*** DATA PROVIDED

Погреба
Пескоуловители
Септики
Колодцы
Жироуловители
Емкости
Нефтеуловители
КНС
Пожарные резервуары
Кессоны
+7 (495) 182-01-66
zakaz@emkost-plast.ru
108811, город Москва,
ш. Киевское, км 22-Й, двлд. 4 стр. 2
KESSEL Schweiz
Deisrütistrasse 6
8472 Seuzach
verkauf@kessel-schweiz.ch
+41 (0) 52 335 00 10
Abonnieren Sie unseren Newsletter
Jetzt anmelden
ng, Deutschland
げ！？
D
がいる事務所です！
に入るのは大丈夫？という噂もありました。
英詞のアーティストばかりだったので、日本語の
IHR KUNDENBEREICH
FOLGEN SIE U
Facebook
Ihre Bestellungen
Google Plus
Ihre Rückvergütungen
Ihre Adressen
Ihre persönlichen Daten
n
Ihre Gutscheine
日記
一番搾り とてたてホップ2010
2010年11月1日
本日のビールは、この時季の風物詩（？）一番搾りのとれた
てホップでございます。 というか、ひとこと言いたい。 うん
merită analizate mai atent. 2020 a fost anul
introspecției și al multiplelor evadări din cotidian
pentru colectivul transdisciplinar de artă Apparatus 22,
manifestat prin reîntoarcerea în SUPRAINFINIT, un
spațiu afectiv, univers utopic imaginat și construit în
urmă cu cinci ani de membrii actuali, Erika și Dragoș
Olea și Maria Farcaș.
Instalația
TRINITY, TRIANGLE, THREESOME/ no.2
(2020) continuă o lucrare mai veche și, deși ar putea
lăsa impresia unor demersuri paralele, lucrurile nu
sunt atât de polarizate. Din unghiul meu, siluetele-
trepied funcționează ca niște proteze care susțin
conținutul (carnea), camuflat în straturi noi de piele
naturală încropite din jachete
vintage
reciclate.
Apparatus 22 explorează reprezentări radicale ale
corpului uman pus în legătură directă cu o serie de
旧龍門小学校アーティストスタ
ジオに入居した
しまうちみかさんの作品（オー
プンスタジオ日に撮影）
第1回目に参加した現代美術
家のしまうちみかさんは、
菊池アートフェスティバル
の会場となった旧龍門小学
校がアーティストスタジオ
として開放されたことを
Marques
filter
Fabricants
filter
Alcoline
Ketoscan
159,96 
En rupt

******

Please rewrite all of the records, replacing each "filter" with "sort" and leaving every other line and character as it is.

[TASK OUTPUT]
Погреба
Пескоуловители
Септики
Колодцы
Жироуловители
Емкости
Нефтеуловители
КНС
Пожарные резервуары
Кессоны
+7 (495) 182-01-66
zakaz@emkost-plast.ru
108811, город Москва,
ш. Киевское, км 22-Й, двлд. 4 стр. 2
KESSEL Schweiz
Deisrütistrasse 6
8472 Seuzach
verkauf@kessel-schweiz.ch
+41 (0) 52 335 00 10
Abonnieren Sie unseren Newsletter
Jetzt anmelden
ng, Deutschland
げ！？
D
がいる事務所です！
に入るのは大丈夫？という噂もありました。
英詞のアーティストばかりだったので、日本語の
IHR KUNDENBEREICH
FOLGEN SIE U
Facebook
Ihre Bestellungen
Google Plus
Ihre Rückvergütungen
Ihre Adressen
Ihre persönlichen Daten
n
Ihre Gutscheine
日記
一番搾り とてたてホップ2010
2010年11月1日
本日のビールは、この時季の風物詩（？）一番搾りのとれた
てホップでございます。 というか、ひとこと言いたい。 うん
merită analizate mai atent. 2020 a fost anul
introspecției și al multiplelor evadări din cotidian
pentru colectivul transdisciplinar de artă Apparatus 22,
manifestat prin reîntoarcerea în SUPRAINFINIT, un
spațiu afectiv, univers utopic imaginat și construit în
urmă cu cinci ani de membrii actuali, Erika și Dragoș
Olea și Maria Farcaș.
Instalația
TRINITY, TRIANGLE, THREESOME/ no.2
(2020) continuă o lucrare mai veche și, deși ar putea
lăsa impresia unor demersuri paralele, lucrurile nu
sunt atât de polarizate. Din unghiul meu, siluetele-
trepied funcționează ca niște proteze care susțin
conținutul (carnea), camuflat în straturi noi de piele
naturală încropite din jachete
vintage
reciclate.
Apparatus 22 explorează reprezentări radicale ale
corpului uman pus în legătură directă cu o serie de
旧龍門小学校アーティストスタ
ジオに入居した
しまうちみかさんの作品（オー
プンスタジオ日に撮影）
第1回目に参加した現代美術
家のしまうちみかさんは、
菊池アートフェスティバル
の会場となった旧龍門小学
校がアーティストスタジオ
として開放されたことを
Marques
sort
Fabricants
sort
Alcoline
Ketoscan
159,96 
En rupt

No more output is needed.